[tahoe-dev] server selection Re: Node correlations - [Was] best practice for wanting to setup multiple tahoe instances on a single node

Tue Jan 17 19:09:29 UTC 2012

Folks:

About "part two" of the server selection problem, which is: given that
you know the descriptions of all the servers that you could use, to
which ones should you upload which shares?

I remembered that at the second Tahoe-LAFS Summit, after seeing Kevan
Carstensen's presentation `Summit2Day4`_ on his new immutable server
selection algorithm, I had a brainstorm about a fairly simple
algorithm that could satisfy a lot of the use cases I've heard.

So, first, what's Kevan's new immutable server selection algorithm?
Well, it's the subject of his Master's Thesis (Kevan: citation needed!
Please link your thesis into `Bibliography`_), and if I understand it
correctly, it basically just ensures that the "servers of happiness"
property is satisfied in every case where it is possible to satisfy
it. Kevan also some related ideas about improving the robustness and
clarity of the server selection mechanism, simplifying the code, and
unifying immutable and mutable upload; see ticket `#1382`_.
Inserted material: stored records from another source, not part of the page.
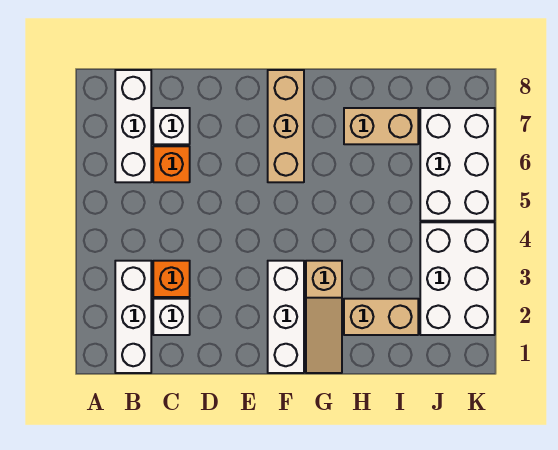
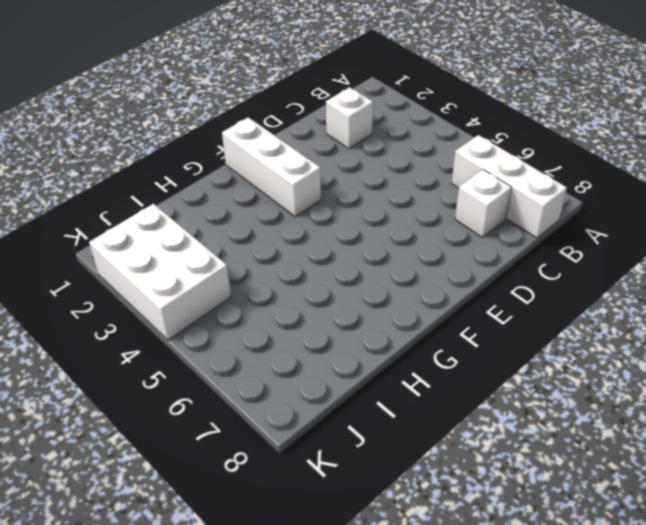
none -> white 1x3 brick [115,261,151,373]
none -> orange 1x1 brick [153,261,190,297]
none -> orange 1x1 brick [153,146,190,182]

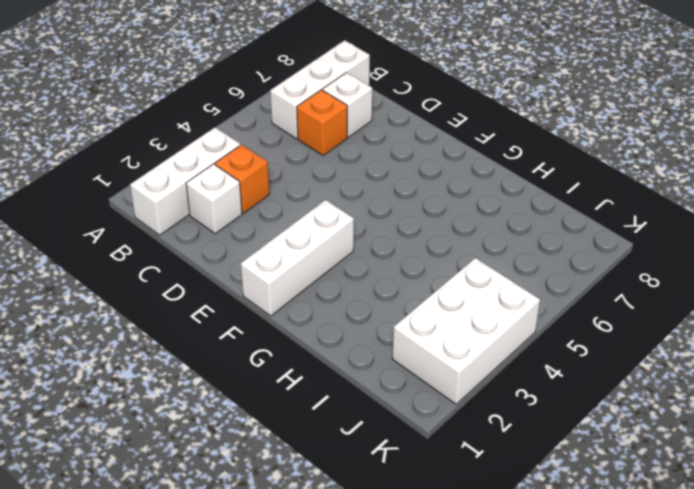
none -> tan 1x3 brick [268,70,304,182]
none -> tan 1x3 slope [306,261,342,373]
none -> tan 1x2 brick [344,299,418,335]

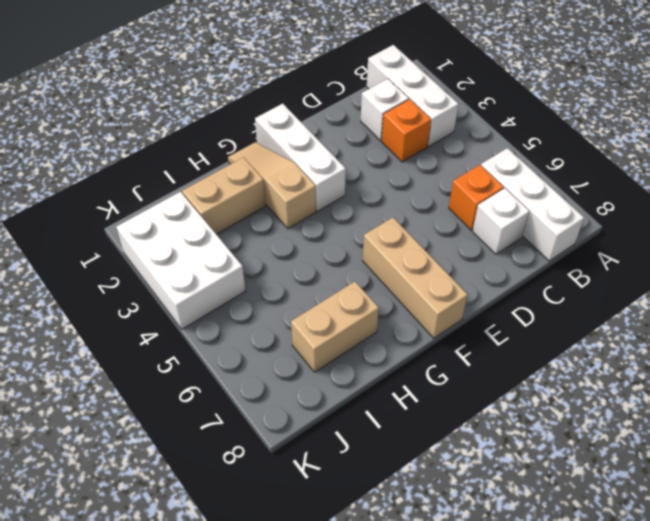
none -> white 2x3 brick [420,108,495,221]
If I recall correctly, my brainstorm was: you could have a two-tier
policy, where the uploader first ensures the Servers of Happiness
("H") is satisfied by allocating shares to H servers that have some
special tag, and then it allocates the remaining shares (N - H) to
other, less highly selected, servers.

For example, if your goal is to make sure you have a complete local
copy of the file on your LAN, you tag those servers on your LAN with
some description, and then the uploader ensures that H of those
servers have shares of the file, then it is free to upload the
remaining shares to servers outside your LAN.

Likewise, if you want to stash a complete, recoverable, copy of the
file on Tor Hidden Servers, you could tag which of the servers are Tor
Hidden Servers and then uploader could upload to H of them and then to
N-H of any servers it wanted.

I guess within each set, and within the constraints of the servers of
happiness algorithm, then the preference of which servers to use would
be determined by the permuted server id, thus making it fastest for
the downloader to find the right servers by trying the same
permutation of the server ids.

Another potentially interesting application of this would be "upload
to H servers which have been tagged as members in good standing, then
you can upload the remaining shares to random strangers who just
connected for the first time today".

This couldn't be used to satisfy the "repair within a colo" use case
-- the requirement of including at least K+1 shares in each of Q
different colocations -- but it could be used to satisfy a few other
use cases.

What do you think? If you could tag servers with arbitrary
descriptions, and then could specify that the uploader had to ensure H
servers-of-happiness with some specific tag before allocating the rest
of the shares however it likes, would that satisfy your use case?

Regards,

Zooko

.. _Summit2Day4: https://tahoe-lafs.org/trac/tahoe-lafs/wiki/Summit2Day4
.. _Bibliography: https://tahoe-lafs.org/trac/tahoe-lafs/wiki/Bibliography
.._ #1382: https://tahoe-lafs.org/trac/tahoe-lafs/ticket/1382#
immutable peer selection refactoring and enhancements